The Federal Reserve pause in the series of rate hikes which was interrupted earlier this month has proved constructive, but further increases might be needed to tame inflationary tendencies admitted Tuesday Michael Moskow, president of Chicago's Fed branch.
"The risk of inflation remaining too high is greater than the risk of the economy slowing. Some additional firming of policy may yet be necessary to bring inflation back into the comfort zone within a reasonable period of time" said Moskow during prepared remarks to a local chamber of commerce in Bloomington.
Moskow noted that core personal consumption expenditures, those excluding energy and food costs, have risen above his "comfort zone" of between 1 and 2%. As a result, Moskow would not rule out a resumption of the rate-hike cycle.
Last August 8 the Federal Open Market Committee decided to keep its key short-term lending rate at 5.25%, after 17 straight meetings in which the panel raised the rate in quarter-percentage-point increments dating back to June 2004. The Federal Reserve monetary policy-making panel meets again September 20.

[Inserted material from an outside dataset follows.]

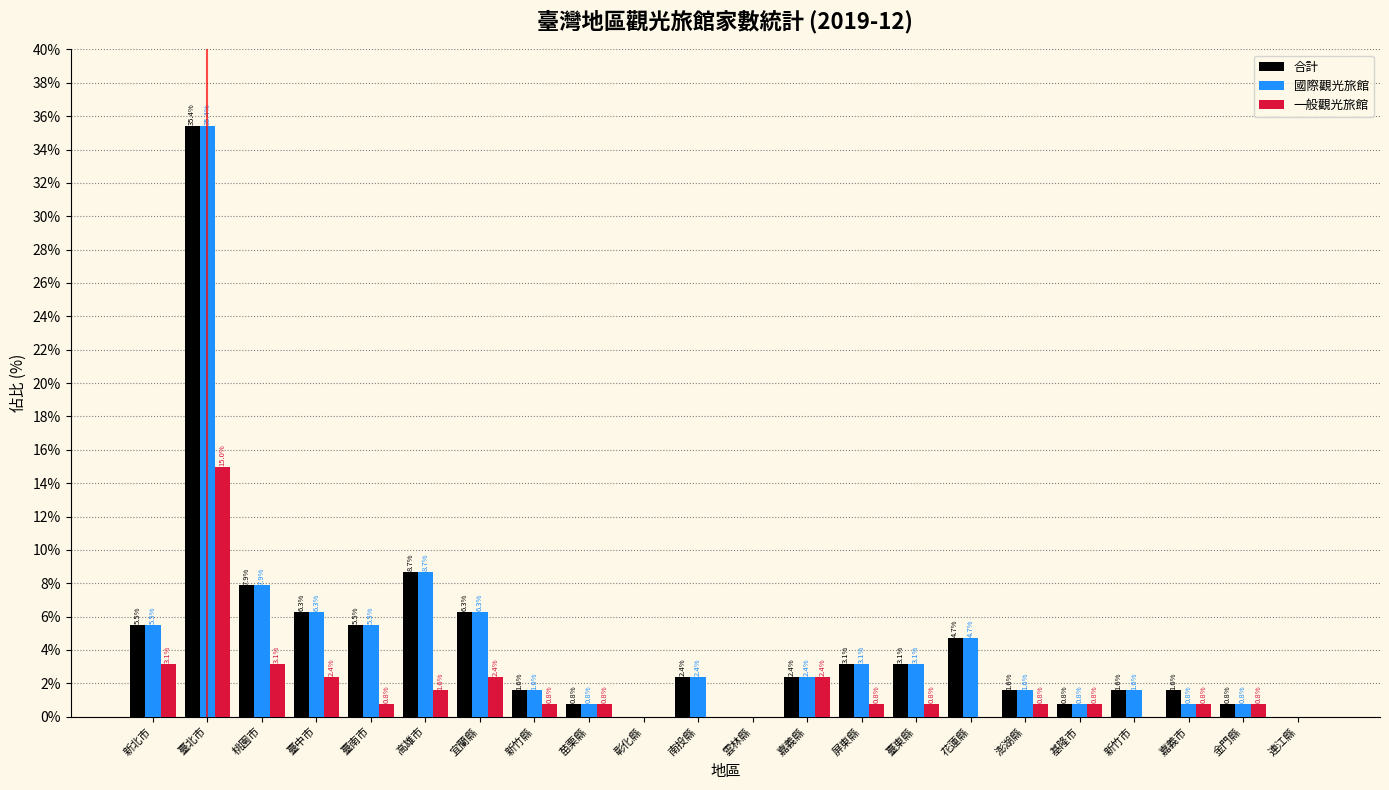

Reading left to right, what are all the values shown in this chart?

合計: 新北市=5.5	臺北市=35.4	桃園市=7.9	臺中市=6.3	臺南市=5.5	高雄市=8.7	宜蘭縣=6.3	新竹縣=1.6	苗栗縣=0.8	彰化縣=0.0	南投縣=2.4	雲林縣=0.0	嘉義縣=2.4	屏東縣=3.1	臺東縣=3.1	花蓮縣=4.7	澎湖縣=1.6	基隆市=0.8	新竹市=1.6	嘉義市=1.6	金門縣=0.8	連江縣=0.0
國際觀光旅館: 新北市=5.5	臺北市=35.4	桃園市=7.9	臺中市=6.3	臺南市=5.5	高雄市=8.7	宜蘭縣=6.3	新竹縣=1.6	苗栗縣=0.8	彰化縣=0.0	南投縣=2.4	雲林縣=0.0	嘉義縣=2.4	屏東縣=3.1	臺東縣=3.1	花蓮縣=4.7	澎湖縣=1.6	基隆市=0.8	新竹市=1.6	嘉義市=0.8	金門縣=0.8	連江縣=0.0
一般觀光旅館: 新北市=3.1	臺北市=15.0	桃園市=3.1	臺中市=2.4	臺南市=0.8	高雄市=1.6	宜蘭縣=2.4	新竹縣=0.8	苗栗縣=0.8	彰化縣=0.0	南投縣=0.0	雲林縣=0.0	嘉義縣=2.4	屏東縣=0.8	臺東縣=0.8	花蓮縣=0.0	澎湖縣=0.8	基隆市=0.8	新竹市=0.0	嘉義市=0.8	金門縣=0.8	連江縣=0.0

But the Fed Chicago chairman also reiterated earlier statements made by Fed chairman Ben Bernanke and the FOMC that they see signs of slower growth. That in turn will cause a moderation of inflation pressures, according to the Fed.
The U.S. economy is feeling "some effects" of a two-year policy of rising short-term interest rates among which are part of the reason for a slow-down impacting the housing market. However, Moskow found no reason to revise estimates of a 3 to 3.25% US economy expansion for 2006.